Even the Psalm helps. You prepare a table before me … you anoint my head with oil; my cup overflows. Matthew tells us that everything has been prepared for the wedding banquet, waiting for people to come and enjoy. These are all good images for this Thanksgiving weekend.
Jesus’ parable begins with the call to the invited guests. They would not come, despite a second insistence. Then the outcasts are invited, seemingly just for the purpose of filling the hall with live bodies. But the king was not happy, possibly for the sake of his son. Then he was aghast and speechless at seeing an attendee without a wedding garment.
The proper garments for the wedding feast?

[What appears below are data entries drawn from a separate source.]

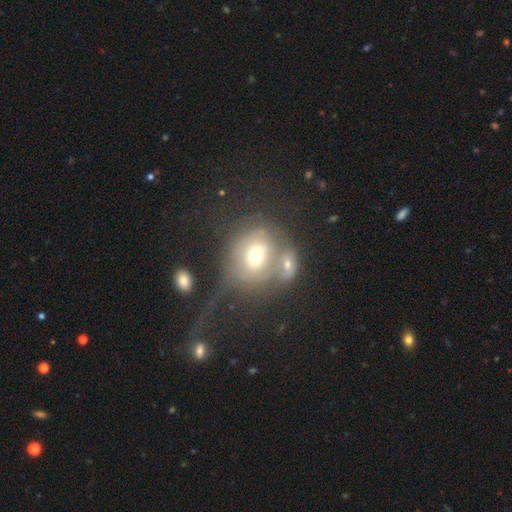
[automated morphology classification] A smooth galaxy with no disk features (55%) that is round (63%).

Vote fractions:
- Smooth or featured? smooth: 55% / featured or disk: 34% / star or artifact: 11%
- How rounded? round: 63% / in between: 35% / cigar-shaped: 1%
- Merging? merger: 41% / none: 26% / major disturbance: 21% / minor disturbance: 12%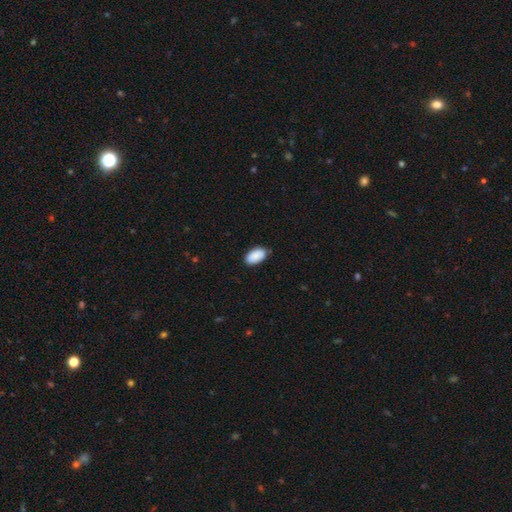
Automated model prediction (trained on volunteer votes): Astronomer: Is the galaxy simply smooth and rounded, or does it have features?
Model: smooth — 90%.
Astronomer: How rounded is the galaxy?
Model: in between — 95%.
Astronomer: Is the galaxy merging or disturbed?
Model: none — 83%.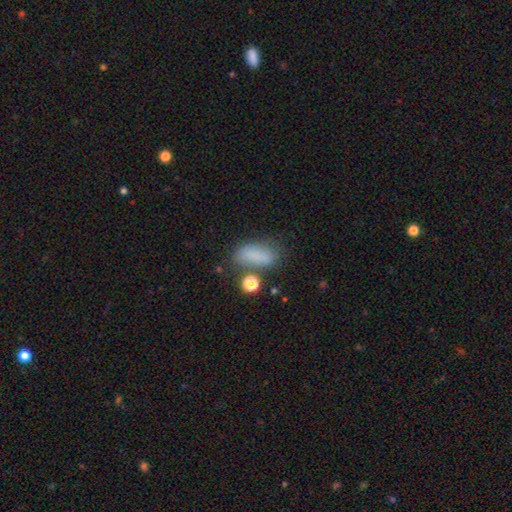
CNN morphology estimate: smooth-or-featured: smooth: 76% | star or artifact: 12% | featured or disk: 12%
  how-rounded: in between: 77% | cigar-shaped: 14% | round: 9%
  merging: none: 54% | minor disturbance: 22% | merger: 13% | major disturbance: 11%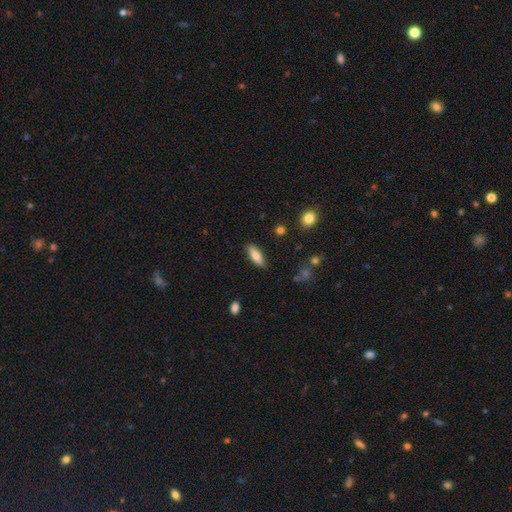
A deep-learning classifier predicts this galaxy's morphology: Q: Smooth or featured?
A: smooth (71%); runner-up: featured or disk (22%)
Q: How rounded?
A: in between (54%); runner-up: cigar-shaped (43%)
Q: Merging?
A: none (85%); runner-up: minor disturbance (11%)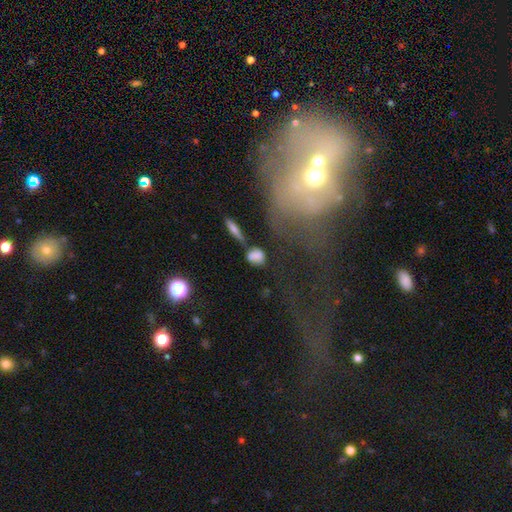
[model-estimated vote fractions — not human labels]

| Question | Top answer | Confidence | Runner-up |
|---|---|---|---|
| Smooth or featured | smooth | 76% | featured or disk (13%) |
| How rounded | round | 47% | in between (46%) |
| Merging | none | 57% | minor disturbance (18%) |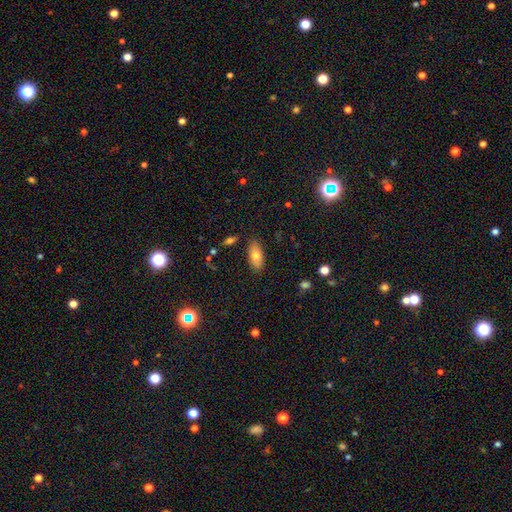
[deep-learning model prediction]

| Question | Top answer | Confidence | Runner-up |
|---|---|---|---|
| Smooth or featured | smooth | 73% | featured or disk (19%) |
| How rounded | in between | 89% | cigar-shaped (8%) |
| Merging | none | 84% | minor disturbance (11%) |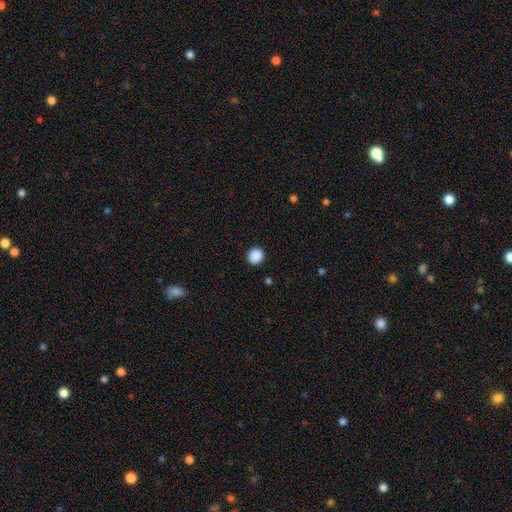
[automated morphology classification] Smooth or featured? smooth (89%)
How rounded? round (88%)
Merging? none (92%)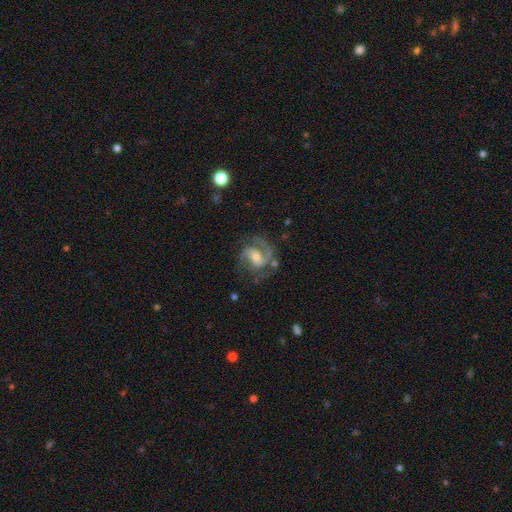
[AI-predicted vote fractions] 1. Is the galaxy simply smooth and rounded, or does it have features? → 88% featured or disk, 6% smooth, 6% star or artifact.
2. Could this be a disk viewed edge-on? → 98% no, 2% yes.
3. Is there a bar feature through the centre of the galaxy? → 47% weak, 36% no, 18% strong.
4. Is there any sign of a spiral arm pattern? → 97% yes, 3% no.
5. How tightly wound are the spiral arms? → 57% medium, 27% tight, 16% loose.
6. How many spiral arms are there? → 76% 2, 10% 3, 5% can't tell, 5% 1, 2% 4, 2% more than 4.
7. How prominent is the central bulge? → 49% moderate, 43% small, 4% large, 3% none, 1% dominant.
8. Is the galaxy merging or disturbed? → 68% none, 17% minor disturbance, 11% major disturbance, 3% merger.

It is difficult to avoid thinking of the proper garment for all of life in 2020: a face covering, at the very least. I’m not sure that any of us advocate binding the mask-less person and casting them out into the darkness. We might offer a piece of our mind about carelessness and the possibility of exposing us to harmful droplets
In the case of the parable, scripture scholars tell us that the wedding garment represents a converted life full of good deeds. Sinners are certainly invited, but the assumption is that they will repent of their ways. The fact is that God’s invitation to the messianic banquet is for all of us, whether or not we have the proper garment, and whether or not we are free from sin and imperfection.
There are many who spurn the invitation. And many of us say yes to the invitation, but fail to show it in our way of living. I am called to live out what I claim to believe in. But do I really live it out? It’s the recurring question behind so much of what we hear from Jesus: Does the Gospel make a difference in how I live my life?
Do I raise my children with attentiveness to Christian values? Do I teach my students in a just and loving manner? Is the Gospel reflected in how I make decisions about causes I support or organizations to which I donate time and money? Is the Gospel reflected in how I speak of other people or relate to the marginalized or the foreigner?
The question is particularly challenging for people such as politicians. Firstly, that member of parliament is elected to represent everyone in her riding, not just Christians. And our world has become very complicated. Politicians often walk a tightrope when they try to let their faith life dictate how they vote. It is inevitable that they will make compromises.
It’s helpful for us to ponder our own response to that question of the difference the Gospel makes in our life.